The first phase of the partnership will be to "solve single sign-on" and facilitate interoperability between the LDAP model of the directory and identity management products in Sun's Java Enterprise System and Microsoft ActiveDirectory, McNealy told attendees in his morning keynote at Sun's annual Java developer confab in San Francisco.
Once Sun and Microsoft make their software interoperable, "users can log into the network once without having to remember multiple passwords and have their authentication travel across software infrastructure from both Sun and Microsoft," McNealy said.
Applications that run on both systems also can take advantage of the same infrastructure for network identity. "This should make for more efficient consumer and enterprise use," he said.
Enabling single sign-on for users across multiple Web sites, particularly for e-commerce users, has been a tricky issue. Sun and a group of partner companies initiated and supported the Liberty Alliance, which leverages the Security Assertion Markup Language (SAML) specification to enable single sign-on, while Microsoft for a time planned its own project, HailStorm, to collect user information and authenticate users across multiple sites.

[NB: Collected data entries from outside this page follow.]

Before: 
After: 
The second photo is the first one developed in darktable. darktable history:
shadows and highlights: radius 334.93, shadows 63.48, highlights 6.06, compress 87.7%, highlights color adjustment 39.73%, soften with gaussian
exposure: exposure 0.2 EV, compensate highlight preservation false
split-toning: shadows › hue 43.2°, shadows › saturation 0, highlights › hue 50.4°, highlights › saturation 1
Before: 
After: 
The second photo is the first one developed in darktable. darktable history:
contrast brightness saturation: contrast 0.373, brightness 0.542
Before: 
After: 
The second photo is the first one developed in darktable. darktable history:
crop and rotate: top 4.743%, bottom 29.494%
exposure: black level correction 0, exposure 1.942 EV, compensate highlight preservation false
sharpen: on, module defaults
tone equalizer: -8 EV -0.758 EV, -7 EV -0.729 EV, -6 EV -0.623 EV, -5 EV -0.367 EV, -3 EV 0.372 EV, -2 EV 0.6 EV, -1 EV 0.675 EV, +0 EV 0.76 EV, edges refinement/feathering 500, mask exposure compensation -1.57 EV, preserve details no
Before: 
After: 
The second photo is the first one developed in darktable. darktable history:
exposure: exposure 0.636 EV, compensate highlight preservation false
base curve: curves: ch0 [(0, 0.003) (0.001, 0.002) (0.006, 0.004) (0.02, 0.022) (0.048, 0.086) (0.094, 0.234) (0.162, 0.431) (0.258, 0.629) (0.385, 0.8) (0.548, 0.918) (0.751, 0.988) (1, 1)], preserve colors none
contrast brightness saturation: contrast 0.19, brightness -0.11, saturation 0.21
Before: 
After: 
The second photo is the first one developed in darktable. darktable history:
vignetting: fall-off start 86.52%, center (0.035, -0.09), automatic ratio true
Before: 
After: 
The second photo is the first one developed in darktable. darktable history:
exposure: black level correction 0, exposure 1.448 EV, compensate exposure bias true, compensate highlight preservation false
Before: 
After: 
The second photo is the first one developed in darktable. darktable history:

But users were uncomfortable with the idea of Microsoft owning all of their personal information, so HailStorm didn't fly as expected.
The lack of consensus from vendors on how to build a standard infrastructure for single sign-on created an environment where too many companies have unlimited access to user information, since users must give away their personal and credit-card information every time they do business on different Web sites, said James Governor, principal analyst at technology think tank RedMonk. "Now it's chaos, which had led to huge problems like identity theft and phishing and spam," he said.
If Microsoft and Sun can come up with a way to bridge .Net and Java-based infrastructure and allow single sign-on for users across the Web--no matter which platform is running on the back end--it may solve some of those problems, Governor said. "Anything that makes it easier for users is going to be very much appreciated," he said. "Lots and lots of end-user companies are really struggling with this federated identity problem."
One solution to this problem also "opens up a lot of interesting business model propositions," particularly for the channel, Governor added. "If Sun and Microsoft can reach a rapprochement, it's going to benefit all kinds of business and could create new reseller opportunities, because you can manage services across all of these environments," he said.
Once Phase One of Sun and Microsoft's 10-year technology interoperability agreement is complete, McNealy said the companies would move on to Phase Two, which would be to integrate Web services built using both Java and .Net platforms.
In his keynote, McNealy also invited Microsoft and Linux vendor Red Hat to join the Java Community Process (JCP), the group of vendors that creates and finalizes Java standards. McNealy characterized Microsoft as a company "that has a lot to contribute" to the evolution of Java, while "Red Hat should just show up" to JCP meetings.
The outspoken CEO said the participation of Red Hat, the primary Linux vendor in North America, and Microsoft--the owner of the .Net development community, the largest rival to the more than 4 million Java developers--would benefit Java, .Net and Linux development. "I do say that in all seriousness, I think the community and the planet and the investment you are all making could be leveraged if the two of them would support where we are heading," McNealy said.
After years of animosity, Sun and Microsoft in early April signed a 10-year pact to collaborate on technology interoperability. Microsoft also paid Sun $2.4 billion to settle the companies' pending lawsuits over Java licensing.